If $$\int \frac{\cos x \, dx}{\sin^3 x (1+\sin^6 x)^{2/3}} = f(x)(1 + \sin^6 x)^{1/\lambda} + c$$, where c is a constant of integration, then $$\lambda f\left(\frac{\pi}{3}\right)$$ is equal to

We have to evaluate the integral

$$I=\int \dfrac{\cos x \, dx}{\sin^3x\,(1+\sin^6x)^{2/3}}$$

and then express the result in the form

$$I=f(x)\,(1+\sin^6x)^{1/\lambda}+c,$$

so that the numbers $$\lambda$$ and $$f\!\left(\dfrac{\pi}{3}\right)$$ can be identified.

First put $$t=\sin x\;.$$ Then $$dt=\cos x\,dx,$$ and the integral becomes

$$I=\int \dfrac{dt}{t^{3}\,(1+t^{6})^{2/3}}.$$

To remove the power $$t^{-3}$$ we introduce a second substitution. Let

$$v=t^{-2}\quad\Longrightarrow\quad dv=-2t^{-3}\,dt,$$

or equivalently

$$t^{-3}\,dt=-\dfrac12\,dv.$$

Hence

$$I=-\dfrac12\int \dfrac{dv}{\bigl(1+t^{6}\bigr)^{2/3}} =-\dfrac12\int \dfrac{dv}{\bigl(1+v^{-3}\bigr)^{2/3}},\qquad \text{since }t^{6}=v^{-3}.$$

Now write

$$1+v^{-3}=\dfrac{v^{3}+1}{v^{3}},$$

so that

$$\bigl(1+v^{-3}\bigr)^{-2/3} =\bigl(v^{3}+1\bigr)^{-2/3}\,v^{2}.$$

Therefore

$$I=-\dfrac12\int (v^{3}+1)^{-2/3}\,v^{2}\,dv.$$

At this stage make the third and final substitution

$$u=v^{3}+1\quad\Longrightarrow\quad du=3v^{2}\,dv,$$

so that $$v^{2}\,dv=\dfrac{du}{3}.$$ The integral now simplifies to

$$I=-\dfrac12\int u^{-2/3}\,\dfrac{du}{3} =-\dfrac16\int u^{-2/3}\,du.$$

We use the power-rule formula

$$\int u^{n}\,du=\dfrac{u^{n+1}}{n+1}\quad(n\neq-1).$$

Here $$n=-\dfrac23,$$ so $$n+1=\dfrac13.$$ Thus

$$I=-\dfrac16\;\dfrac{u^{1/3}}{1/3} =-\dfrac16\cdot3\,u^{1/3} =-\dfrac12\,u^{1/3}+C,$$

where $$C$$ is the constant of integration.

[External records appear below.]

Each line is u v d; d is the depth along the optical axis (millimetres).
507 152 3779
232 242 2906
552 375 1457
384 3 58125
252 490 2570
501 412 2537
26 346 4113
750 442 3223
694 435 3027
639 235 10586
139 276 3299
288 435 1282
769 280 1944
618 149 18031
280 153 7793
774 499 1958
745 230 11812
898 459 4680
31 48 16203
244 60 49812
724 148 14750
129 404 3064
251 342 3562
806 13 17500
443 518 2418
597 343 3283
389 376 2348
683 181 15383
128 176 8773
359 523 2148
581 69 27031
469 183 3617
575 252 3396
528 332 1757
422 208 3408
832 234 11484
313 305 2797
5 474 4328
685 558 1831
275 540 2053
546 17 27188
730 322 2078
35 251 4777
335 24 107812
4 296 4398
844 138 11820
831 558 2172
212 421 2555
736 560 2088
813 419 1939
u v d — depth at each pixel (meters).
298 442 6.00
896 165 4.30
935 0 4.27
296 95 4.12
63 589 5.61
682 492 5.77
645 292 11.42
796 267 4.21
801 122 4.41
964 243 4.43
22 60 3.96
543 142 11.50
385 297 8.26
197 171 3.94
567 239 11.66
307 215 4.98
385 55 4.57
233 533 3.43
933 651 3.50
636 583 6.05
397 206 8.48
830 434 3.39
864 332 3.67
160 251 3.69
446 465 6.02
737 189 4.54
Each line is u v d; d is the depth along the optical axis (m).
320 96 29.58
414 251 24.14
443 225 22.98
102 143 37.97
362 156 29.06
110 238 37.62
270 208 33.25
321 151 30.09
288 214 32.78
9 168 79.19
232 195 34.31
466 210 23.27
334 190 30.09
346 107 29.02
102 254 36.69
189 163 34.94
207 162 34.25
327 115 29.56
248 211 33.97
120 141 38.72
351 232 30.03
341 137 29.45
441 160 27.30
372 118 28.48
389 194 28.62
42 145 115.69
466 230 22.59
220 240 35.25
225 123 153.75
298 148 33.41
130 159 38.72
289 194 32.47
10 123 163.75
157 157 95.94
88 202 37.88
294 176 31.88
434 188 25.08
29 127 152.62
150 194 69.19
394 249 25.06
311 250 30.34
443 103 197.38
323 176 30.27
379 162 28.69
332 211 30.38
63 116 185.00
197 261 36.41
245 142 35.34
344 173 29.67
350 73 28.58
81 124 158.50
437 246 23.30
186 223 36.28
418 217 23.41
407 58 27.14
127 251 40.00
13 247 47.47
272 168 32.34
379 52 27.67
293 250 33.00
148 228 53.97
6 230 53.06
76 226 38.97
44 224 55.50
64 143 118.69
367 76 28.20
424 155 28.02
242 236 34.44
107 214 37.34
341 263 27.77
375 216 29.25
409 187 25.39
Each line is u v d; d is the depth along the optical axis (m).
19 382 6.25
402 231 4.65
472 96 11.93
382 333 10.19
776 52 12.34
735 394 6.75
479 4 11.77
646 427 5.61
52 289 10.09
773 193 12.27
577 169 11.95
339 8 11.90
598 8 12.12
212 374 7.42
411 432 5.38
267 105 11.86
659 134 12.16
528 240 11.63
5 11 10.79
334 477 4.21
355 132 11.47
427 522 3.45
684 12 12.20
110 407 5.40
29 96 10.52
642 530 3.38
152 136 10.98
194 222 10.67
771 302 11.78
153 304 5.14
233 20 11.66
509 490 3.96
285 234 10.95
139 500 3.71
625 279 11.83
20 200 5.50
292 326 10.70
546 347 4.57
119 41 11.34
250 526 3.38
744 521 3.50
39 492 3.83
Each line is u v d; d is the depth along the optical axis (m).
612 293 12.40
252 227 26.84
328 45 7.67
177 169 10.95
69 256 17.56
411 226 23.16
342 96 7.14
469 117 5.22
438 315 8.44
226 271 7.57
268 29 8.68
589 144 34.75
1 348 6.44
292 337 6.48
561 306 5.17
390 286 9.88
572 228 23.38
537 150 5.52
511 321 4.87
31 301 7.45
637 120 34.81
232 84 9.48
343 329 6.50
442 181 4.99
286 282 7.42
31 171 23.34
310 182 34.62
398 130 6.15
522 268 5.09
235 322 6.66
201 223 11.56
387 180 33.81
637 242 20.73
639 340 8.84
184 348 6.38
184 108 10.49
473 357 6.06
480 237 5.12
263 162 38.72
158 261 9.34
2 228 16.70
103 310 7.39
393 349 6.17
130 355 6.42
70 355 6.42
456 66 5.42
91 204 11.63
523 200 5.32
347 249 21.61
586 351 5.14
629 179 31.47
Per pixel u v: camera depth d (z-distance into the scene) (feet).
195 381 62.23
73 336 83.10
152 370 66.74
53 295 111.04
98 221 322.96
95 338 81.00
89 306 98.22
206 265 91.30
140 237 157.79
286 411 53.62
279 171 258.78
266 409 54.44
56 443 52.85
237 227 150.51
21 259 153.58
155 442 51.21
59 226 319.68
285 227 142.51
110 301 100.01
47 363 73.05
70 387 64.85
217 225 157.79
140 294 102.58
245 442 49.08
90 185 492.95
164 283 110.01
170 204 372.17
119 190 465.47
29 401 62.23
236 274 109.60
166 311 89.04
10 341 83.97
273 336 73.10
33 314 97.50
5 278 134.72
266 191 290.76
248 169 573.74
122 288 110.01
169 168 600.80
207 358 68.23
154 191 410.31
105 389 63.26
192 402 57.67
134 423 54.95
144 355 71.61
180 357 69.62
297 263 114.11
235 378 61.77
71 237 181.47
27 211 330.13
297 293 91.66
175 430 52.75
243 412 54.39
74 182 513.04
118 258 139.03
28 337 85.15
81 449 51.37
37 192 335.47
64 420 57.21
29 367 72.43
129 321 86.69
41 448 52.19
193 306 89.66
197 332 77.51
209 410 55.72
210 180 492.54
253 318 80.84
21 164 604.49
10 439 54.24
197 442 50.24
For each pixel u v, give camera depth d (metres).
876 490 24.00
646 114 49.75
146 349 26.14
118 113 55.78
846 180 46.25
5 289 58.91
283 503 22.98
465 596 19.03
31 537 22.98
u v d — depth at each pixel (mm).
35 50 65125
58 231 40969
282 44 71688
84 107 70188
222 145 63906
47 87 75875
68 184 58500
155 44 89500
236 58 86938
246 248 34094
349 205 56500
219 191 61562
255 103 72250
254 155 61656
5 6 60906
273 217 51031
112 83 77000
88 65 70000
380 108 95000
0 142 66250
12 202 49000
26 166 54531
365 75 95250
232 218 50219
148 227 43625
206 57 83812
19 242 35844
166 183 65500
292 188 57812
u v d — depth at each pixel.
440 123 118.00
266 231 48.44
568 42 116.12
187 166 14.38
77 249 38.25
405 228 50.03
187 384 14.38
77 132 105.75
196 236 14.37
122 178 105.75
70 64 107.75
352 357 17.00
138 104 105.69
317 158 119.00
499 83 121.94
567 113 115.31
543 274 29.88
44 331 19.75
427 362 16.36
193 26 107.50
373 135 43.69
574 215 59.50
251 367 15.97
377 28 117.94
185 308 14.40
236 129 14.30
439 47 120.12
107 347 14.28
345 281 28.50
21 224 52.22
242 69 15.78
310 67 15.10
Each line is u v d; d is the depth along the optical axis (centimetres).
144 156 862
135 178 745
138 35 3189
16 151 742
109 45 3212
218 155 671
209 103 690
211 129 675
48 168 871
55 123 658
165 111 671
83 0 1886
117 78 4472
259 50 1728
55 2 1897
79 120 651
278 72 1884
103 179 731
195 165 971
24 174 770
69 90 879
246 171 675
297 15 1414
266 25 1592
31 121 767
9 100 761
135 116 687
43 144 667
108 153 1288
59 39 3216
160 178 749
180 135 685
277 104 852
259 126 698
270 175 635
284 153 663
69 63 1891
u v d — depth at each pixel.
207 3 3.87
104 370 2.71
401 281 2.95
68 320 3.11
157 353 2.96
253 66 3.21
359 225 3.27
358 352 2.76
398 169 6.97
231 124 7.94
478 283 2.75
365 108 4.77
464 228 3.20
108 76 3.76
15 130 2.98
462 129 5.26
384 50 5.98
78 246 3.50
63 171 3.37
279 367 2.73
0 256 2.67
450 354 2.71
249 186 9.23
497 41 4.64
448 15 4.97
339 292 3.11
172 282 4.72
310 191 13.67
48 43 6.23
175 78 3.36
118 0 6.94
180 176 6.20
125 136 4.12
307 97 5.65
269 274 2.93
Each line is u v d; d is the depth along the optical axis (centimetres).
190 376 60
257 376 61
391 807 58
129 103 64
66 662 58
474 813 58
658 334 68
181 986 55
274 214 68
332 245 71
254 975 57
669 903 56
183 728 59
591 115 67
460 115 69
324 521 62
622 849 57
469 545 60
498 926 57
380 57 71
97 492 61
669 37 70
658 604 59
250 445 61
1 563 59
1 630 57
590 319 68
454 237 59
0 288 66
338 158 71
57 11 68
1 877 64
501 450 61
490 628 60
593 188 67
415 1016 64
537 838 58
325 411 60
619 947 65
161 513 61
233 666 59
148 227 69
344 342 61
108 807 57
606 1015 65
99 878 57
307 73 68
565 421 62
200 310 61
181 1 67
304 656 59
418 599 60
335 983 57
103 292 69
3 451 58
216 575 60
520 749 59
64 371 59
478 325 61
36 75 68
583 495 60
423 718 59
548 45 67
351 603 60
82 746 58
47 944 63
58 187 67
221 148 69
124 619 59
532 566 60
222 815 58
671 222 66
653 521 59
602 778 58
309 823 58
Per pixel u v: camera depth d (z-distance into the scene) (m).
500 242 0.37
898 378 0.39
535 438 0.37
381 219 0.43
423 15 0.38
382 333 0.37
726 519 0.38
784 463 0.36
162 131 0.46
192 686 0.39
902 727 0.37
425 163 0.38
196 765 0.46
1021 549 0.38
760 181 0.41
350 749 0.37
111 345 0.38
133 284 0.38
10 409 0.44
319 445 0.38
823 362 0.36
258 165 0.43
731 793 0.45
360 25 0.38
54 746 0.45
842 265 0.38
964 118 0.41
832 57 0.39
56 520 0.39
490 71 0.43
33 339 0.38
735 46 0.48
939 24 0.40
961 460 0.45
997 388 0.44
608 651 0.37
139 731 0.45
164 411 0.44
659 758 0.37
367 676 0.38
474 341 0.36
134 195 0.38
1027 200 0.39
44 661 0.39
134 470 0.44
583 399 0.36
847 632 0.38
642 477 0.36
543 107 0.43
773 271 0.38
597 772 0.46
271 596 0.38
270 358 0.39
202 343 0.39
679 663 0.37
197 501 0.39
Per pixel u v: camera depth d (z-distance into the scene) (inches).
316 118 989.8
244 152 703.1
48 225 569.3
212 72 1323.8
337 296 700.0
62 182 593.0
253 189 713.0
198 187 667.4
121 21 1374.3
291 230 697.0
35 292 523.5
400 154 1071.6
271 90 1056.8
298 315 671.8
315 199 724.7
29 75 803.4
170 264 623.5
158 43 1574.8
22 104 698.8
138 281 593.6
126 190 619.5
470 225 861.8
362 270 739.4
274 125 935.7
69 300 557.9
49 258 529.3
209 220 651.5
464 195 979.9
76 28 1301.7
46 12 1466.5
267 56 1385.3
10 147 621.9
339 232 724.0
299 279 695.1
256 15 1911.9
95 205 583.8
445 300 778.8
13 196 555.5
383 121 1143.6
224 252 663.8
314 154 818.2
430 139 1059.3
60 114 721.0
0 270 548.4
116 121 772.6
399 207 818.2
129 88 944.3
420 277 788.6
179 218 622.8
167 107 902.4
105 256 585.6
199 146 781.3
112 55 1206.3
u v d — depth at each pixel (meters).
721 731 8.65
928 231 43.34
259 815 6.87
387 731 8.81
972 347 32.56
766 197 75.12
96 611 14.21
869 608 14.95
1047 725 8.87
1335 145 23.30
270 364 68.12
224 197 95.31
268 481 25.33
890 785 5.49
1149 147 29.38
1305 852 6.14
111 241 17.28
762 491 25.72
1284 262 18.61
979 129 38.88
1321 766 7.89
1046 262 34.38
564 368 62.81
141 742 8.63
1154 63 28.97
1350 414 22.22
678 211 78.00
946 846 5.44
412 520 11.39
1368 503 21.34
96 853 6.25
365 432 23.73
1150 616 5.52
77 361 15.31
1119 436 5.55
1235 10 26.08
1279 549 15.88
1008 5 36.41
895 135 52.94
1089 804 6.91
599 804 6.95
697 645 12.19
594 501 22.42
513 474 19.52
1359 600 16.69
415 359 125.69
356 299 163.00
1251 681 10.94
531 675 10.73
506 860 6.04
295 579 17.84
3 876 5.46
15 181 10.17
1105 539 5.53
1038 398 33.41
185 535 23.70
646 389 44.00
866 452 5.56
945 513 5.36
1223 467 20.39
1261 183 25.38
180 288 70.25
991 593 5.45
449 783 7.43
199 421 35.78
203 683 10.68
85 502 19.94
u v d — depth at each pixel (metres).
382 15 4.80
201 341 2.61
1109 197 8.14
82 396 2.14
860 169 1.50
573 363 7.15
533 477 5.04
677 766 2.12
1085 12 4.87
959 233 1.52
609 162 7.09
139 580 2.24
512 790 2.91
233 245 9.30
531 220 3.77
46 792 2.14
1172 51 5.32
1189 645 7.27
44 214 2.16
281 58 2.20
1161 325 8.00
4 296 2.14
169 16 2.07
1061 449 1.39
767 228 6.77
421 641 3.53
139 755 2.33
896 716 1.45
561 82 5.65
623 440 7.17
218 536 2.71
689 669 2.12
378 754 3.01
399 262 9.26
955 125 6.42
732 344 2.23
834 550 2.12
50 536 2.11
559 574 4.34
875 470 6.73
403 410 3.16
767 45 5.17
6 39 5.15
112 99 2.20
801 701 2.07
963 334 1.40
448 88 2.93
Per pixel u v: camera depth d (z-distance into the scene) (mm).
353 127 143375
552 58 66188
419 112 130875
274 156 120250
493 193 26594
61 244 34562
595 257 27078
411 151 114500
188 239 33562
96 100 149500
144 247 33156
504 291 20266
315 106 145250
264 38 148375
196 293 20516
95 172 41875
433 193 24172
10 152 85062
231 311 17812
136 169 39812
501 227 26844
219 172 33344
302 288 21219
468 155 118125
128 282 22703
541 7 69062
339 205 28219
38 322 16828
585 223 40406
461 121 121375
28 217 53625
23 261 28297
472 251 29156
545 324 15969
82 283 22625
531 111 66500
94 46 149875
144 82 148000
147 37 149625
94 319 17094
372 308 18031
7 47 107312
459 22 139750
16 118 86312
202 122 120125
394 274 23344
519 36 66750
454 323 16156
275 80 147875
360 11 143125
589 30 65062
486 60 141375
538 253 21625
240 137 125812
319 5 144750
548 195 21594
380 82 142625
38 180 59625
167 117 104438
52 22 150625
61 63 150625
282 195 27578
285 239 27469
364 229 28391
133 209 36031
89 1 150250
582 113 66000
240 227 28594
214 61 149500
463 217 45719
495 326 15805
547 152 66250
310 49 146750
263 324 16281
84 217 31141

Re-substituting successively $$u=v^{3}+1$$ and $$v=t^{-2}=\sin^{-2}x,$$ we get

$$u^{1/3}=(v^{3}+1)^{1/3} =\Bigl(\sin^{-6}x+1\Bigr)^{1/3} =\dfrac{(1+\sin^{6}x)^{1/3}}{\sin^{2}x}.$$

Hence

$$I=-\dfrac12\,\dfrac{(1+\sin^{6}x)^{1/3}}{\sin^{2}x}+C.$$

Comparing this with the required pattern

$$I=f(x)\,(1+\sin^{6}x)^{1/\lambda}+c,$$

we clearly have

$$\frac1\lambda=\frac13\quad\Longrightarrow\quad\boxed{\lambda=3},$$

and

$$f(x)=-\dfrac{1}{2\sin^{2}x}.$$

We now evaluate $$f(x)$$ at $$x=\dfrac{\pi}{3}:$$

$$\sin\!\left(\dfrac{\pi}{3}\right)=\dfrac{\sqrt3}{2} \;\Longrightarrow\; \sin^{2}\!\left(\dfrac{\pi}{3}\right)=\dfrac34.$$

Therefore

$$f\!\left(\dfrac{\pi}{3}\right) =-\dfrac12\;\dfrac1{\frac34} =-\dfrac12\cdot\dfrac43 =-\dfrac23.$$

Finally,

$$\lambda\,f\!\left(\dfrac{\pi}{3}\right) =3\left(-\dfrac23\right) =-2.$$

Hence, the correct answer is Option D.